• _EXERCISE DATA_
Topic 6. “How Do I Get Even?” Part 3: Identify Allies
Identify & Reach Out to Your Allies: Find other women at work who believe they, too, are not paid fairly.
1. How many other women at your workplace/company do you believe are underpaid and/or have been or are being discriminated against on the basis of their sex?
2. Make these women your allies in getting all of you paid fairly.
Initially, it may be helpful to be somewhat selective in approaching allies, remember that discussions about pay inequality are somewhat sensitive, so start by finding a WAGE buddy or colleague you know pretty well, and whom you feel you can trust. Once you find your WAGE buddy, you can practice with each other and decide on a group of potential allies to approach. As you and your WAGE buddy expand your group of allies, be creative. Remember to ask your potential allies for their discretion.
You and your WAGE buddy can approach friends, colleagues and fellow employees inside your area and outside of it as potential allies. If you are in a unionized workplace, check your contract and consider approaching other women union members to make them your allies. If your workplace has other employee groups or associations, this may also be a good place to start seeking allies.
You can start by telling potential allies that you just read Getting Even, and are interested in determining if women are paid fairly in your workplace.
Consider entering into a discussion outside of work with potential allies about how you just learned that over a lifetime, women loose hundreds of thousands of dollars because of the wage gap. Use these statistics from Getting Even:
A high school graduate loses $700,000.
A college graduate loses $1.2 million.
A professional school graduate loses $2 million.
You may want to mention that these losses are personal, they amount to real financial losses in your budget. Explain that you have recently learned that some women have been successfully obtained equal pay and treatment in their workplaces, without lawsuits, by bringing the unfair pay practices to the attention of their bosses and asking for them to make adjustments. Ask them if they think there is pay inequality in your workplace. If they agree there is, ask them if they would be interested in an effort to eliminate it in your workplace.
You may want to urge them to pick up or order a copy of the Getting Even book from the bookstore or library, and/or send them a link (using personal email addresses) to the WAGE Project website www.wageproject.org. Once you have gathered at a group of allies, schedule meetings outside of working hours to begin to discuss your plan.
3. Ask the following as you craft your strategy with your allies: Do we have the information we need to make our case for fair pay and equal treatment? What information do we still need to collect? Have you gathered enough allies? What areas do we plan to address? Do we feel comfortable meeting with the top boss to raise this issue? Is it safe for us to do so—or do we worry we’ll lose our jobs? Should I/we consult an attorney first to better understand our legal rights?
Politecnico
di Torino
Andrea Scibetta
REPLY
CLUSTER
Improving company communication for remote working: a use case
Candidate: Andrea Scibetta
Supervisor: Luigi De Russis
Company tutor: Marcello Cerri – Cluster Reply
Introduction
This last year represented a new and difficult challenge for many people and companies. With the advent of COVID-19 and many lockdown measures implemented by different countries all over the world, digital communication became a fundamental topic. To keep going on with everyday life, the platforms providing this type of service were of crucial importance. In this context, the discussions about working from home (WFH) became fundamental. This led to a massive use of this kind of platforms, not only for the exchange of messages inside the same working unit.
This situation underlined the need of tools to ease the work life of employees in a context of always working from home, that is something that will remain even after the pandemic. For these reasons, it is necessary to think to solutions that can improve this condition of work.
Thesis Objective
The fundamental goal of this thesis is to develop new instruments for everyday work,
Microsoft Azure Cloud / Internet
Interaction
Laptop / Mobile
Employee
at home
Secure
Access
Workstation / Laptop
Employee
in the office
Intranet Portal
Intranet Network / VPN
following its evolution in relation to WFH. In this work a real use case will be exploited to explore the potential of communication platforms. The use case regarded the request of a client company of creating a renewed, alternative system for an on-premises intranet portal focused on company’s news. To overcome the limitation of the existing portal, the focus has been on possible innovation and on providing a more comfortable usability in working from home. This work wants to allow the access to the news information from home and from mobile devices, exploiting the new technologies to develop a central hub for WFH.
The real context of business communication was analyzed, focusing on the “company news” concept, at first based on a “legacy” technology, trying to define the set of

• _WHAT THIS TASK INVOLVES_
Scan the preceding listing for the string "million" and copy every line where it occurs.

• _FINISHED EXERCISE_
A college graduate loses $1.2 million.
A professional school graduate loses $2 million.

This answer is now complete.